Although the records contain pictures, the copy must not; reproduce everything else in them exactly.

▶ _Material shown_:
....

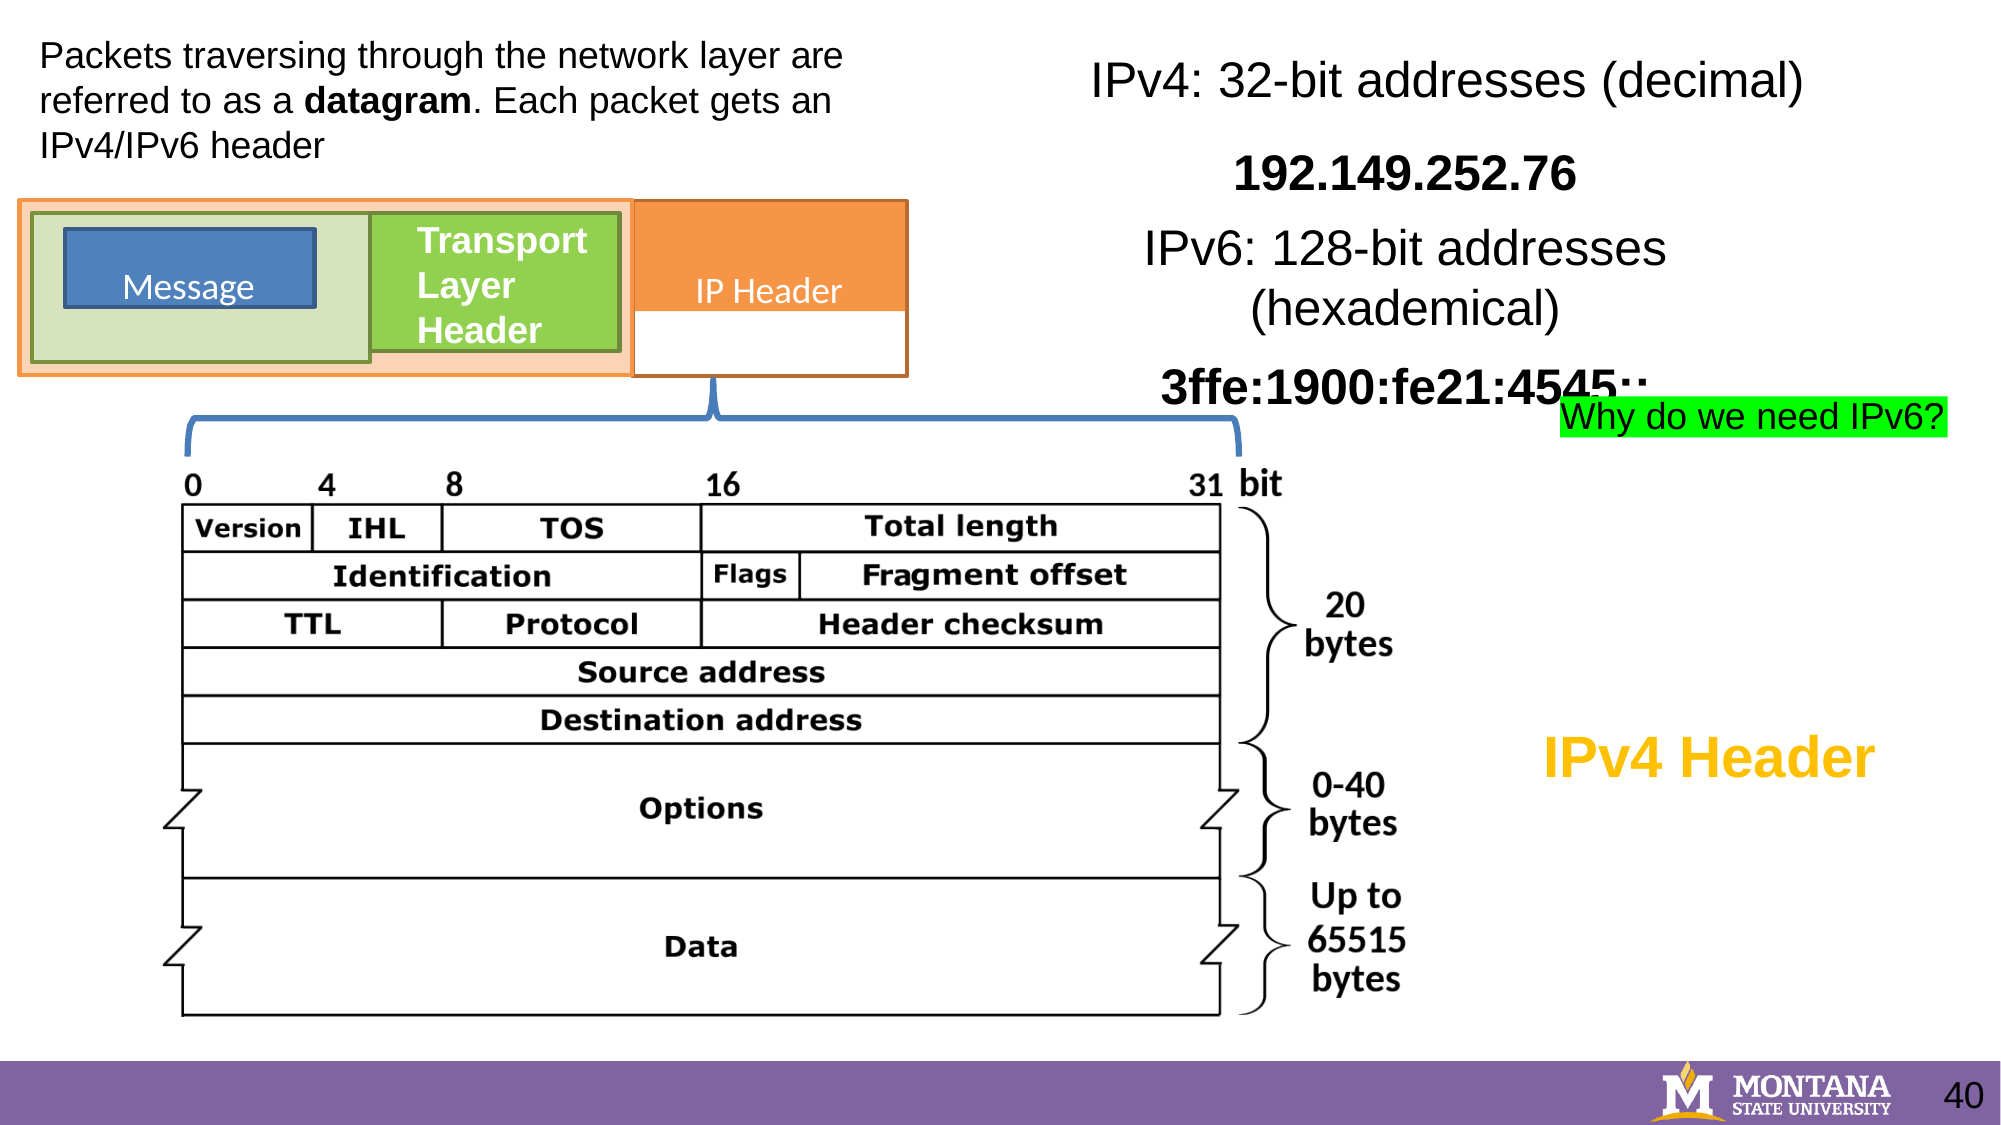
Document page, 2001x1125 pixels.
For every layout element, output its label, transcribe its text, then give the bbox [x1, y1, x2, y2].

picture [162, 467, 1406, 1017]
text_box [29, 210, 372, 365]
picture [1650, 1060, 1891, 1122]
text_box IPv4 Header [1541, 716, 1880, 789]
text_box Why do we need IPv6? [1560, 396, 1948, 438]
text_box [17, 197, 910, 379]
slide_number 40 [1937, 1072, 1994, 1125]
text_box 192.149.252.76 IPv6: 128-bit addresses (hexademical) 3ffe:1900:fe21:4545:: [1037, 123, 1914, 415]
title IPv4: 32-bit addresses (decimal) [1088, 45, 1810, 123]
text_box Packets traversing through the network layer are referred to as a datagram. Each packet gets an IPv4/IPv6 header [37, 29, 848, 167]
text_box [187, 387, 1239, 457]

....

▶ _Output of the exercise_:
Document page, 2001x1125 pixels.
For every layout element, output its label, transcribe its text, then give the bbox [x1, y1, x2, y2].

picture [162, 467, 1406, 1017]
text_box [29, 210, 372, 365]
picture [1650, 1060, 1891, 1122]
text_box IPv4 Header [1541, 716, 1880, 789]
text_box Why do we need IPv6? [1560, 396, 1948, 438]
text_box [17, 197, 910, 379]
slide_number 40 [1937, 1072, 1994, 1125]
text_box 192.149.252.76 IPv6: 128-bit addresses (hexademical) 3ffe:1900:fe21:4545:: [1037, 123, 1914, 415]
title IPv4: 32-bit addresses (decimal) [1088, 45, 1810, 123]
text_box Packets traversing through the network layer are referred to as a datagram. Each packet gets an IPv4/IPv6 header [37, 29, 848, 167]
text_box [187, 387, 1239, 457]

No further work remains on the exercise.